That's you arguing against contracts. Contracts need to blow up when users use the software (including you and your testers before you ship). You should ship if you find no contracts blowing up. But you need to let them blow up in user faces too. They provide valuable information AFTER SHIPPING. Otherwise they lose a lot of their value.

Saying contracts shouldn't run in shipped code misses the whole point about what contracts are.

> That... is literally what unit tests do. Test the software before you give it to users.

No, unit tests test a portion of the software before shipping. My argument is they aren't worth the cost and provide little value. Most of the value comes from SYSTEM tests, integration tests, exploratory testing, fuzz testing, etc. Unit tests are the weakest form of testing.

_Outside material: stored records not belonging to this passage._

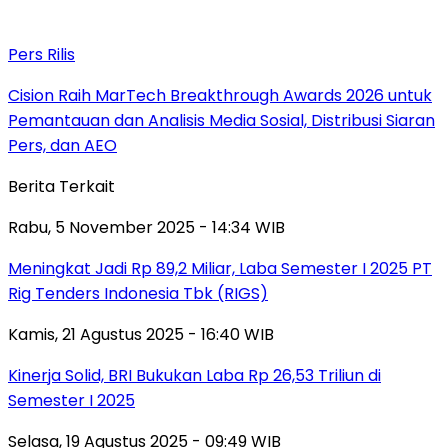
Pers Rilis
Cision Raih MarTech Breakthrough Awards 2026 untuk
Pemantauan dan Analisis Media Sosial, Distribusi Siaran
Pers, dan AEO
Berita Terkait
Rabu, 5 November 2025 - 14:34 WIB
Meningkat Jadi Rp 89,2 Miliar, Laba Semester I 2025 PT
Rig Tenders Indonesia Tbk (RIGS)
Kamis, 21 Agustus 2025 - 16:40 WIB
Kinerja Solid, BRI Bukukan Laba Rp 26,53 Triliun di
Semester I 2025
Selasa, 19 Agustus 2025 - 09:49 WIB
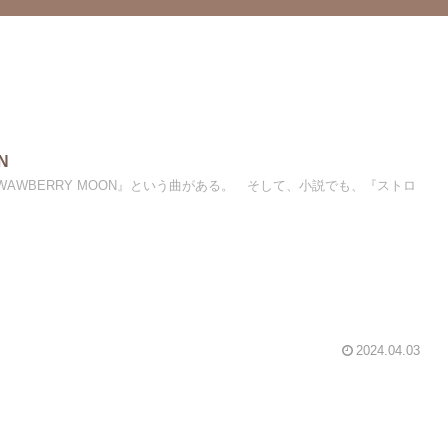
N
RWAWBERRY MOON』という曲がある。 そして、小説でも、『ストロ
2024.04.03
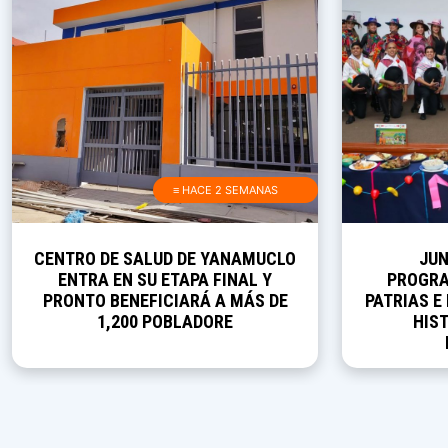
≡ HACE 2 SEMANAS
CENTRO DE SALUD DE YANAMUCLO
JUN
ENTRA EN SU ETAPA FINAL Y
PROGRA
PRONTO BENEFICIARÁ A MÁS DE
PATRIAS E
1,200 POBLADORE
HIST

Here is a great argument against them called Why Most Unit Testing is Waste by Coplien. It's a dense argument which I agree with.

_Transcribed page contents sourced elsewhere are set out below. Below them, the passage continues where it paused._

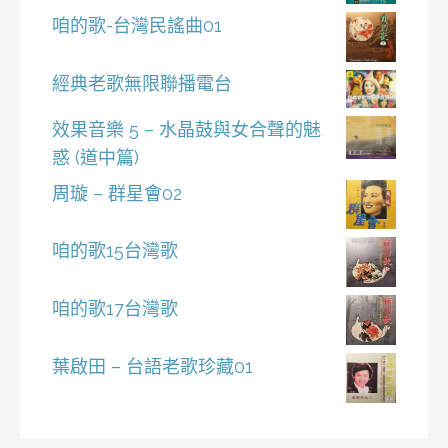
咱的歌-台灣民謠曲01
經典老歌無限聯播電台
效果音樂 5 – 水晶鼓與女合聲的魅
惑 (道中篇)
周璇 – 群星會02
咱的歌15台灣歌
咱的歌17台灣歌
葉啟田 – 台語老歌珍藏01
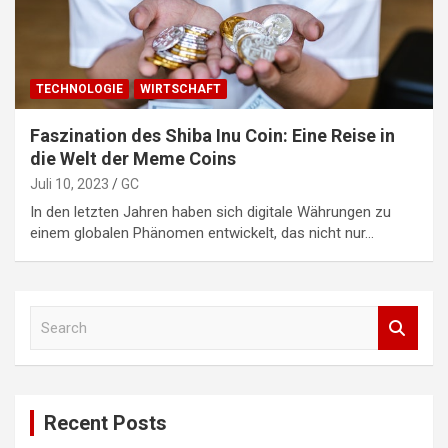
TECHNOLOGIE
WIRTSCHAFT
Faszination des Shiba Inu Coin: Eine Reise in
die Welt der Meme Coins
Juli 10, 2023
GC
In den letzten Jahren haben sich digitale Währungen zu
einem globalen Phänomen entwickelt, das nicht nur…
S
e
a
r
c
Recent Posts
h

https://wikileaks.org/ciav7p1/cms/files/Why-Most-Unit-Testin...

1 comments

>> So you'd prefer your contracts to blow up your bugs in your clients' faces, rather than catch bugs yourself prior to releasing the code to them?!

> That's you arguing against contracts.

No. Notice what I wrote earlier? Where I very specifically said "contracts are awesome but not substitutes for unit tests"?

That's exactly the same thing I was saying here. I was arguing against relying on contracts to catch the bugs unit tests would've caught. Nobody was ever telling you to avoid contracts anywhere. Like I said, they're awesome, and both are valuable. I'm just saying they don't substitute for your unit tests. Just like how screwdrivers don't substitute for hammers, as awesome as both are.

> Saying contracts shouldn't run in shipped code misses the whole point about what contracts are.

I never said that, you're putting words in my mouth.

> No, unit tests test a portion of the software before shipping. My argument is they aren't worth the cost and provide little value. [...]

I just gave you a detailed, point-by-point explanation of what you've been missing in the other thread with your own purported counterexamples: https://news.ycombinator.com/item?id=41287473

Repeating your stance doesn't make it more correct.